[SHORT TASK A]
In the account of arriving in Boston below, what original mosaic did the museum courtyard contain?

Prepared for my Storytelling assignment with Tony Woodcock, President of NEC:
A few days after arriving in Boston, I happened to find
myself at the Isabella Stewart Gardner Museum. As I walked into the atrium of
the main house, I found a courtyard setting that I did not imagine from having
seen the outside. An early 1900s façade hid a Roman-inspired courtyard with
Gothic windows, topiary and an original mosaic of Medusa. A sense of calm and
peace came over me in the face of such a beautiful setting. This helped to ease
the emotions I was experiencing after some recent traumatic events.
A few days before, I had been travelling from Tanzania for
over forty hours when I finally arrived at 18 Dalrymple St at 9.30 in the
evening. I had been assured by my soon-to-be flatmates that the key to the flat
would be in an envelope with my name on it in the mailbox. Examining all three
mailboxes yielded no mail of any sort, let alone a key. In the true British
spirit of ‘Keep calm and carry on’, I went through several options. These
included furiously and repeatedly pressing the doorbells to the three
apartments in the building. No success. Then I tried trundling my luggage up
and down the street to find 7 Dalrymple St where I knew the landlord lived.

(Dataset records)
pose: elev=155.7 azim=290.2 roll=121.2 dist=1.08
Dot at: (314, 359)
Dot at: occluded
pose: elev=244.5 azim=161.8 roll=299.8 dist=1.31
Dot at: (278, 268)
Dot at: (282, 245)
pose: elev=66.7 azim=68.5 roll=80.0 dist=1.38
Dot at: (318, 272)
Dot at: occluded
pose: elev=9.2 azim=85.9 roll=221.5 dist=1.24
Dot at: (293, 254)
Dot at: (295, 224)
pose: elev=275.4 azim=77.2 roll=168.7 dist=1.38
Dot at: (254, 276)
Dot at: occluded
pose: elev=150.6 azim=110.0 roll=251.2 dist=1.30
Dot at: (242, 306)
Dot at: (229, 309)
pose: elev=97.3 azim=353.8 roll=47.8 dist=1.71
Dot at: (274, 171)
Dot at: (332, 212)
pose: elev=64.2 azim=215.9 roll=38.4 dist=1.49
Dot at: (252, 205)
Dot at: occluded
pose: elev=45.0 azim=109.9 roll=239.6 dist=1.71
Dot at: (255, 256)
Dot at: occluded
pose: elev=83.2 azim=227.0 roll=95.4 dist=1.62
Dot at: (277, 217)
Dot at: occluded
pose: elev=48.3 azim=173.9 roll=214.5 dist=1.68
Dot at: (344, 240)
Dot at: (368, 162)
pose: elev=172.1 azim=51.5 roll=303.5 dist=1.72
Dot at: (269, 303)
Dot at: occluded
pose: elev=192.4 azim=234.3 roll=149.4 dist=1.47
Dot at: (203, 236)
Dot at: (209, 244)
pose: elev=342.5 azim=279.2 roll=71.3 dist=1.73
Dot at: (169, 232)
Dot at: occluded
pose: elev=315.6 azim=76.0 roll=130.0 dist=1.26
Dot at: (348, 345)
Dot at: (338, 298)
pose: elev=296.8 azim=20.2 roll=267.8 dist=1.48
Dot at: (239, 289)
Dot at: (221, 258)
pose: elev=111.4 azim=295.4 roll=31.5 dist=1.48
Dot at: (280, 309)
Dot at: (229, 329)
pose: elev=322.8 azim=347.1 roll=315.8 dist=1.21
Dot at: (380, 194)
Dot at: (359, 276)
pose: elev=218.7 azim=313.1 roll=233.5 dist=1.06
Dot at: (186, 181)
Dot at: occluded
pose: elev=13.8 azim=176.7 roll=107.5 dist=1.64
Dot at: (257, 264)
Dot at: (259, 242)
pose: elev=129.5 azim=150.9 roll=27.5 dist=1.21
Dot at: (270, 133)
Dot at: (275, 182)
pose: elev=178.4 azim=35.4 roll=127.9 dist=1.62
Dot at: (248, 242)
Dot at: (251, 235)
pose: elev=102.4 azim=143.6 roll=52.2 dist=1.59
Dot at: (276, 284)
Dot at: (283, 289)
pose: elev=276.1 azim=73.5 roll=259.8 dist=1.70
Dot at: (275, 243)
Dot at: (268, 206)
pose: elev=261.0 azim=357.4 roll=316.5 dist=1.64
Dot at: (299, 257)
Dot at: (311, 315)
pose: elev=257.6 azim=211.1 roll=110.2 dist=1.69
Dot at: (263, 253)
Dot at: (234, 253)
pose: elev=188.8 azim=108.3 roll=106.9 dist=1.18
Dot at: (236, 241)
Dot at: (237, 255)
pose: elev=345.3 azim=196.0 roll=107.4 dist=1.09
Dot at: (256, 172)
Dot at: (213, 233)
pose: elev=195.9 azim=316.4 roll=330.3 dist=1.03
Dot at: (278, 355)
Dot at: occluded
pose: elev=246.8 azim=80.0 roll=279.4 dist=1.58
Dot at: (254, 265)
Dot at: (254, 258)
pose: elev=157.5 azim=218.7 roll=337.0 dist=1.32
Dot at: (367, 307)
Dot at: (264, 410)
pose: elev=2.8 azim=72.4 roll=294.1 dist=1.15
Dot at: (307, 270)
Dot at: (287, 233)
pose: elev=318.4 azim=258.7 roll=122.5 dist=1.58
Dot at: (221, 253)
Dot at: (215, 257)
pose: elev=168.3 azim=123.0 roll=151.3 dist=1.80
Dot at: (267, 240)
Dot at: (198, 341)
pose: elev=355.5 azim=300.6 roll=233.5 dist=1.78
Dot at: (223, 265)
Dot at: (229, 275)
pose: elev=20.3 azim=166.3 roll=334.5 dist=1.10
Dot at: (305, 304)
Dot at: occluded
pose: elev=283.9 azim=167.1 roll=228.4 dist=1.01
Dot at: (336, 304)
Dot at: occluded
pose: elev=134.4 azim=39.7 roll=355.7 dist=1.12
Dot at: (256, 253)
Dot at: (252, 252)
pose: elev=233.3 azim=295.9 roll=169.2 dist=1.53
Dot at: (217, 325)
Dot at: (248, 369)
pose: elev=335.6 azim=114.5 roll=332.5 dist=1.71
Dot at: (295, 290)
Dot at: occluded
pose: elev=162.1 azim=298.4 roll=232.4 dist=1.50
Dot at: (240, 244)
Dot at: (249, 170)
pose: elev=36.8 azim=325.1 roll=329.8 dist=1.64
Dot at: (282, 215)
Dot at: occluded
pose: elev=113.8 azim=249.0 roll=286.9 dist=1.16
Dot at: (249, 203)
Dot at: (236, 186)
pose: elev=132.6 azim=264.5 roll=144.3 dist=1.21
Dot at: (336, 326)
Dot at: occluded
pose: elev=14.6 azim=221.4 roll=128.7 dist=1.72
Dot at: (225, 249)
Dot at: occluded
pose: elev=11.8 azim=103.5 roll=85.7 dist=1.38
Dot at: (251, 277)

[SHORT TASK B]
Reproduce the listing above word for word, beginning at its first line and stopping after the line that contains "Dot at: (229, 329)".

[CORRECT ANSWER A]
An original mosaic of Medusa.

[CORRECT ANSWER B]
pose: elev=155.7 azim=290.2 roll=121.2 dist=1.08
Dot at: (314, 359)
Dot at: occluded
pose: elev=244.5 azim=161.8 roll=299.8 dist=1.31
Dot at: (278, 268)
Dot at: (282, 245)
pose: elev=66.7 azim=68.5 roll=80.0 dist=1.38
Dot at: (318, 272)
Dot at: occluded
pose: elev=9.2 azim=85.9 roll=221.5 dist=1.24
Dot at: (293, 254)
Dot at: (295, 224)
pose: elev=275.4 azim=77.2 roll=168.7 dist=1.38
Dot at: (254, 276)
Dot at: occluded
pose: elev=150.6 azim=110.0 roll=251.2 dist=1.30
Dot at: (242, 306)
Dot at: (229, 309)
pose: elev=97.3 azim=353.8 roll=47.8 dist=1.71
Dot at: (274, 171)
Dot at: (332, 212)
pose: elev=64.2 azim=215.9 roll=38.4 dist=1.49
Dot at: (252, 205)
Dot at: occluded
pose: elev=45.0 azim=109.9 roll=239.6 dist=1.71
Dot at: (255, 256)
Dot at: occluded
pose: elev=83.2 azim=227.0 roll=95.4 dist=1.62
Dot at: (277, 217)
Dot at: occluded
pose: elev=48.3 azim=173.9 roll=214.5 dist=1.68
Dot at: (344, 240)
Dot at: (368, 162)
pose: elev=172.1 azim=51.5 roll=303.5 dist=1.72
Dot at: (269, 303)
Dot at: occluded
pose: elev=192.4 azim=234.3 roll=149.4 dist=1.47
Dot at: (203, 236)
Dot at: (209, 244)
pose: elev=342.5 azim=279.2 roll=71.3 dist=1.73
Dot at: (169, 232)
Dot at: occluded
pose: elev=315.6 azim=76.0 roll=130.0 dist=1.26
Dot at: (348, 345)
Dot at: (338, 298)
pose: elev=296.8 azim=20.2 roll=267.8 dist=1.48
Dot at: (239, 289)
Dot at: (221, 258)
pose: elev=111.4 azim=295.4 roll=31.5 dist=1.48
Dot at: (280, 309)
Dot at: (229, 329)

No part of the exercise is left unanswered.